**Instruction**
Substitute "graph" for "chart" everywhere it occurs in all of the rows below, and give the rows back with everything else unchanged. Leave the pictures out.

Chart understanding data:
□ □ □ □

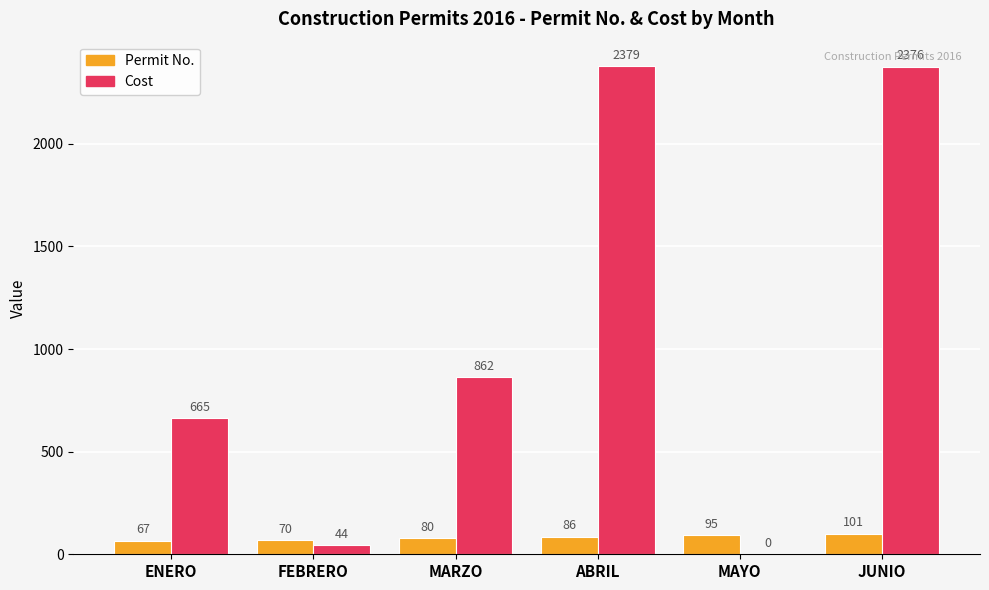

True or false: Permit No. has a value of 80.0 at MARZO.

True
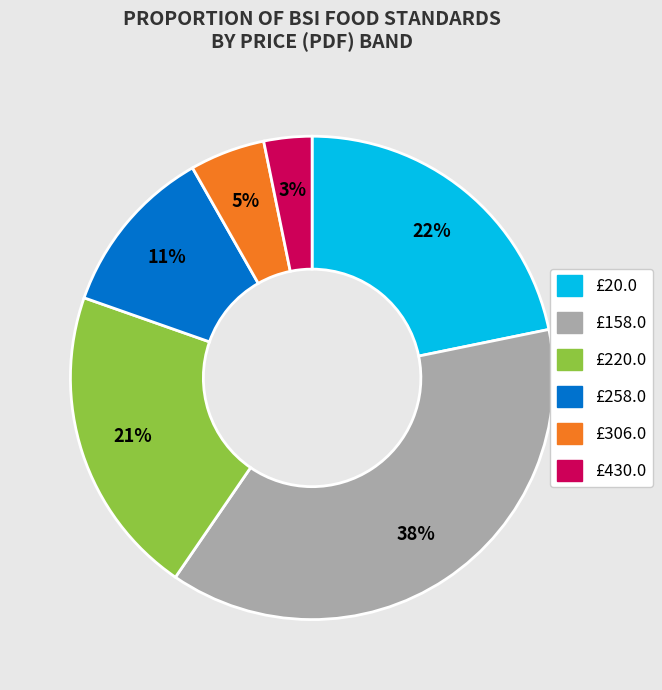

Is there a majority slice in this chart?

No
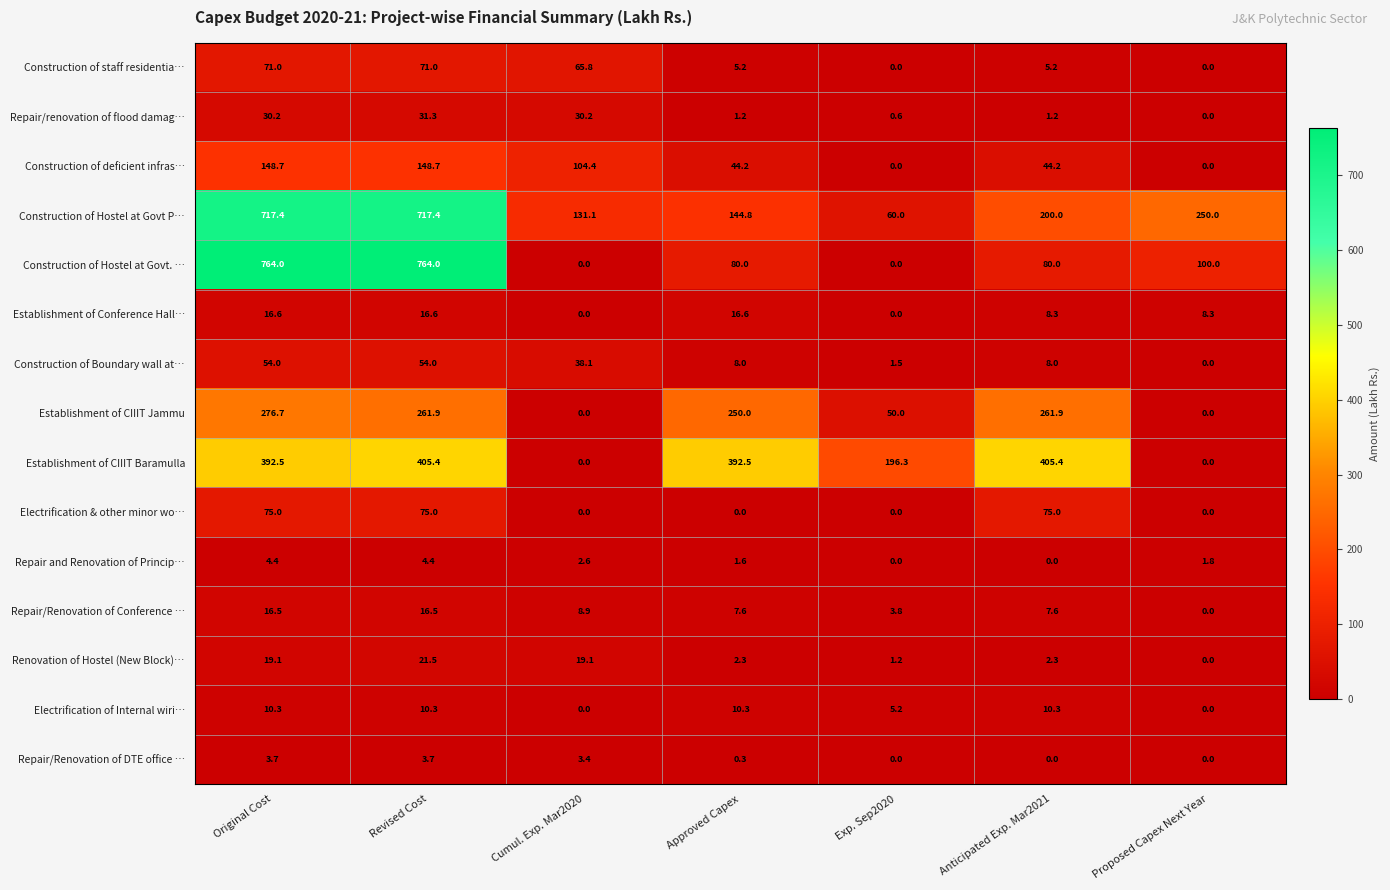

What is the maximum value for Repair and Renovation of Princip…?

4.4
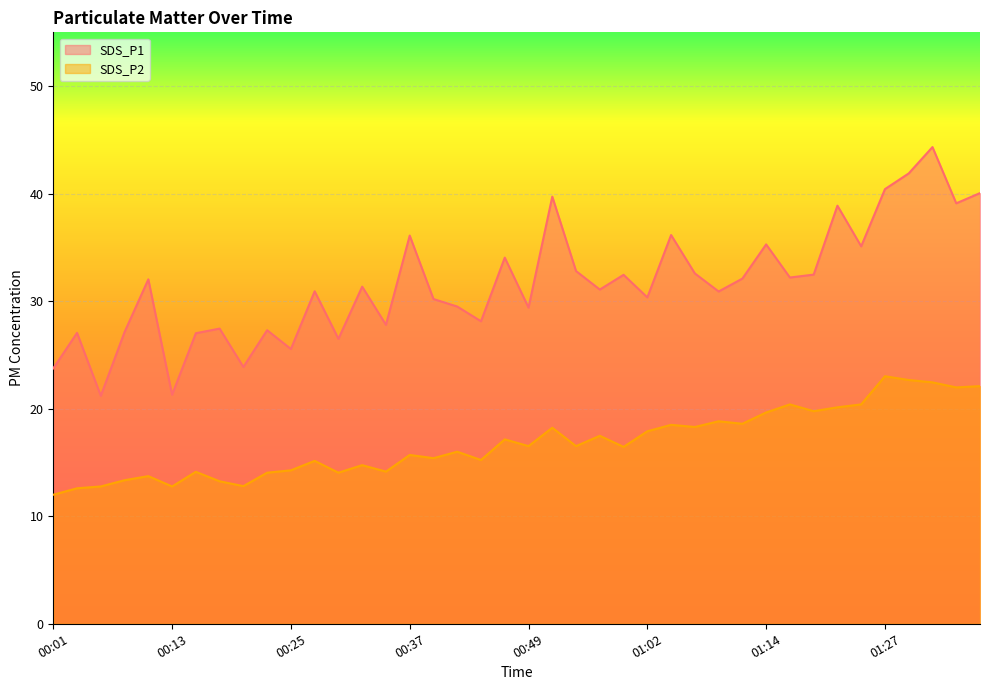

Does the chart display data point markers on the line(s)?

No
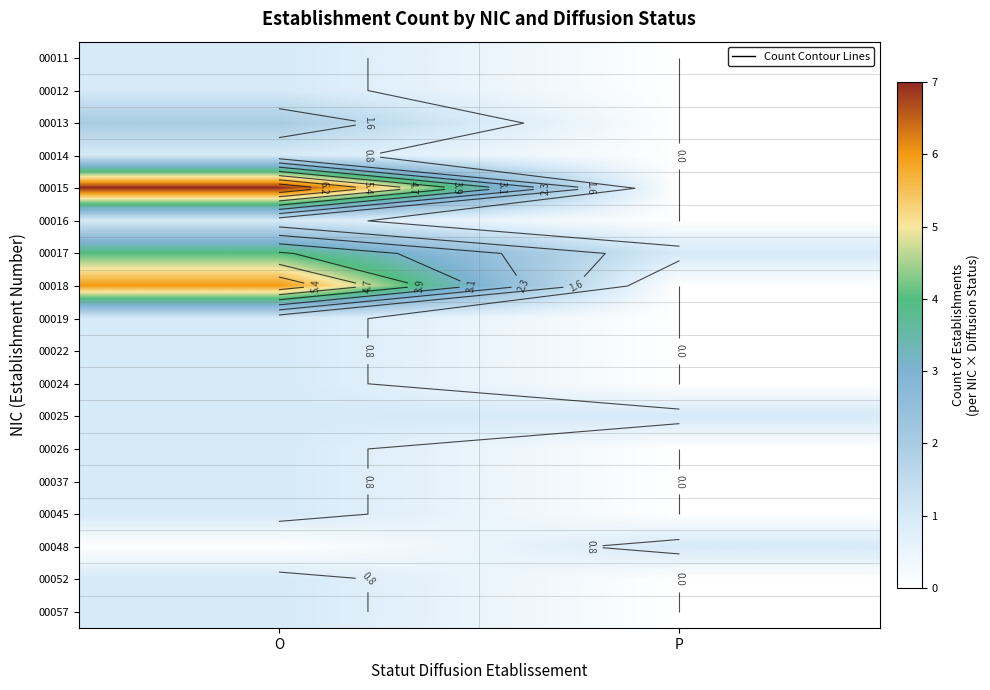

What value does the 00012 series have at O?

1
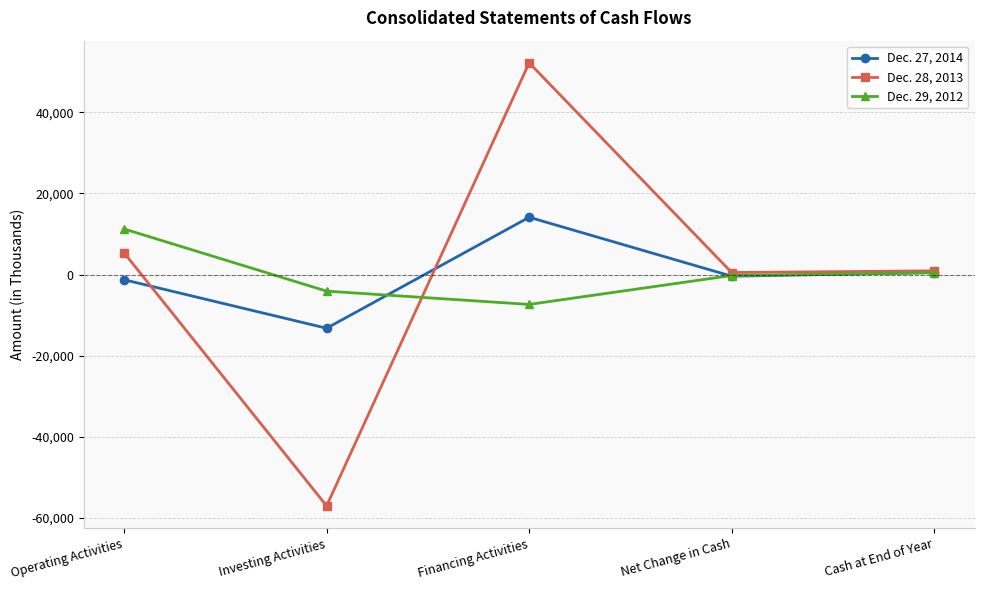

Between which two adjacent categories do Dec. 29, 2012 and Dec. 27, 2014 first intersect?

Investing Activities and Financing Activities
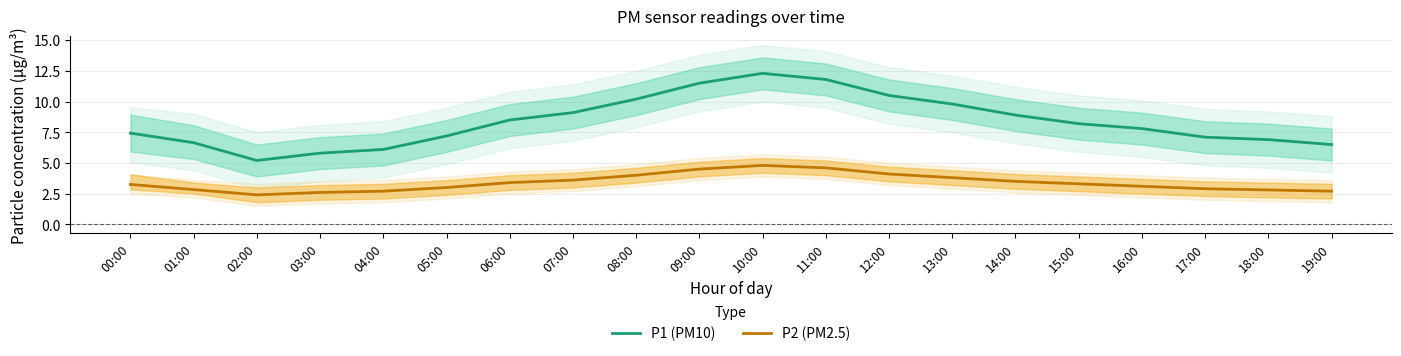

How many values in the P2 (PM2.5) series are below 3?

7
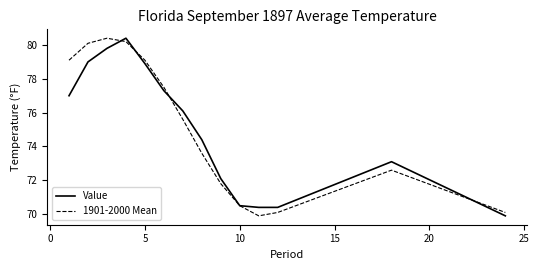

What is the lowest value of the Value series?

69.9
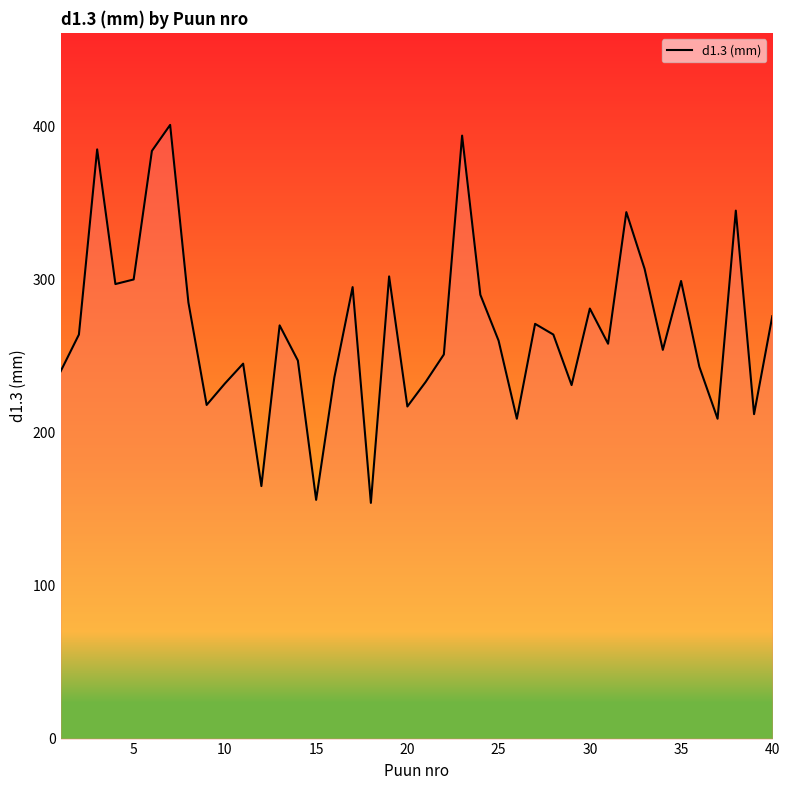

What is the minimum value shown in the chart?

154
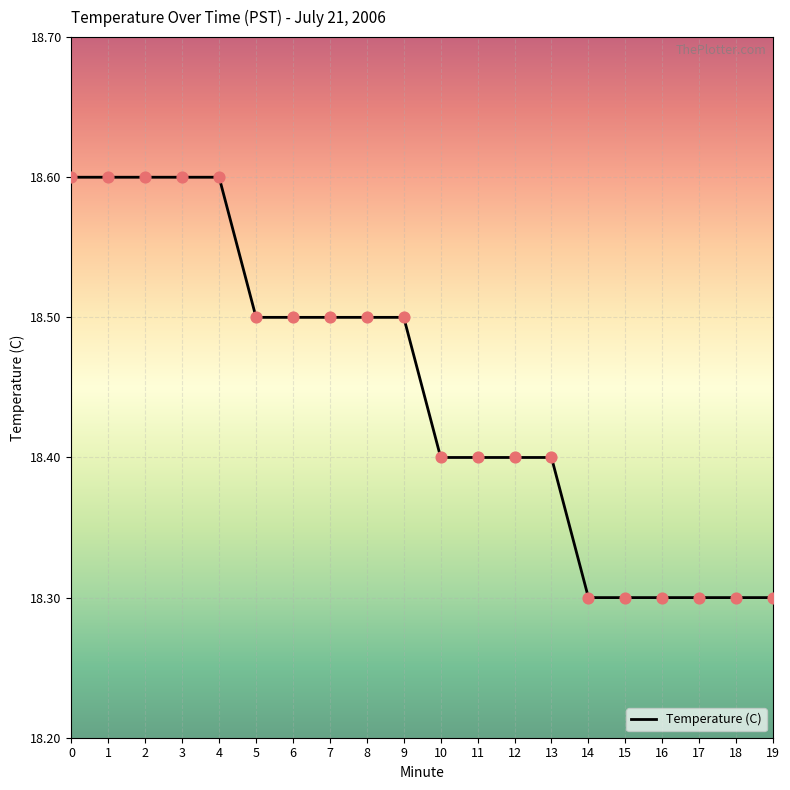

What is the change in value from 7 to 11?

-0.1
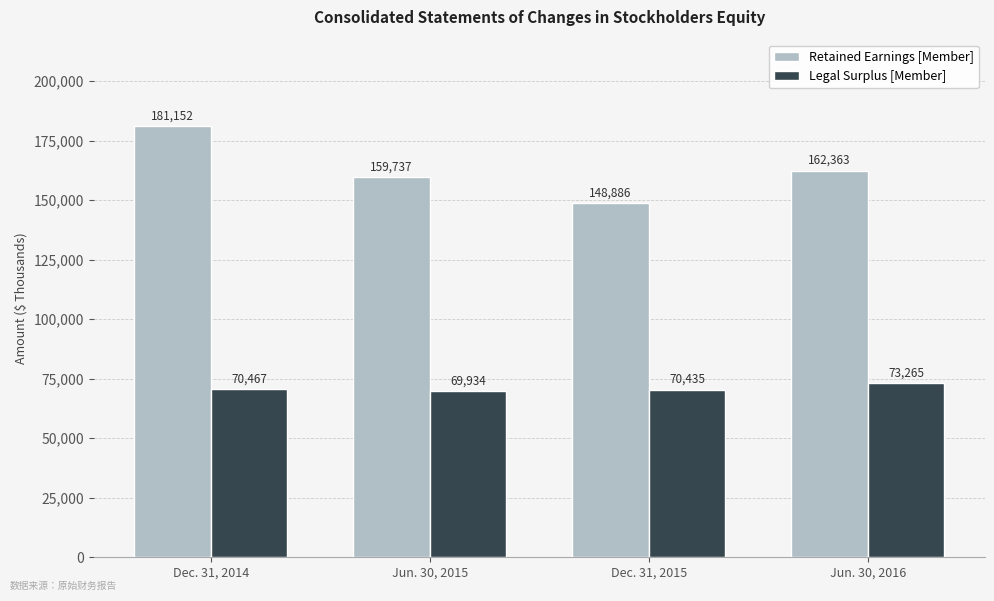

Reading right to left, extract all data points from this chart.

Retained Earnings [Member]: 162363	148886	159737	181152
Legal Surplus [Member]: 73265	70435	69934	70467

□ □ □ □

**Completed exercise**
True or false: Permit No. has a value of 80.0 at MARZO.

True

Is there a majority slice in this graph?

No

What is the maximum value for Repair and Renovation of Princip…?

4.4

Does the graph display data point markers on the line(s)?

No

What value does the 00012 series have at O?

1

Between which two adjacent categories do Dec. 29, 2012 and Dec. 27, 2014 first intersect?

Investing Activities and Financing Activities

How many values in the P2 (PM2.5) series are below 3?

7

What is the lowest value of the Value series?

69.9

What is the minimum value shown in the graph?

154

What is the change in value from 7 to 11?

-0.1

Reading right to left, extract all data points from this graph.

Retained Earnings [Member]: 162363	148886	159737	181152
Legal Surplus [Member]: 73265	70435	69934	70467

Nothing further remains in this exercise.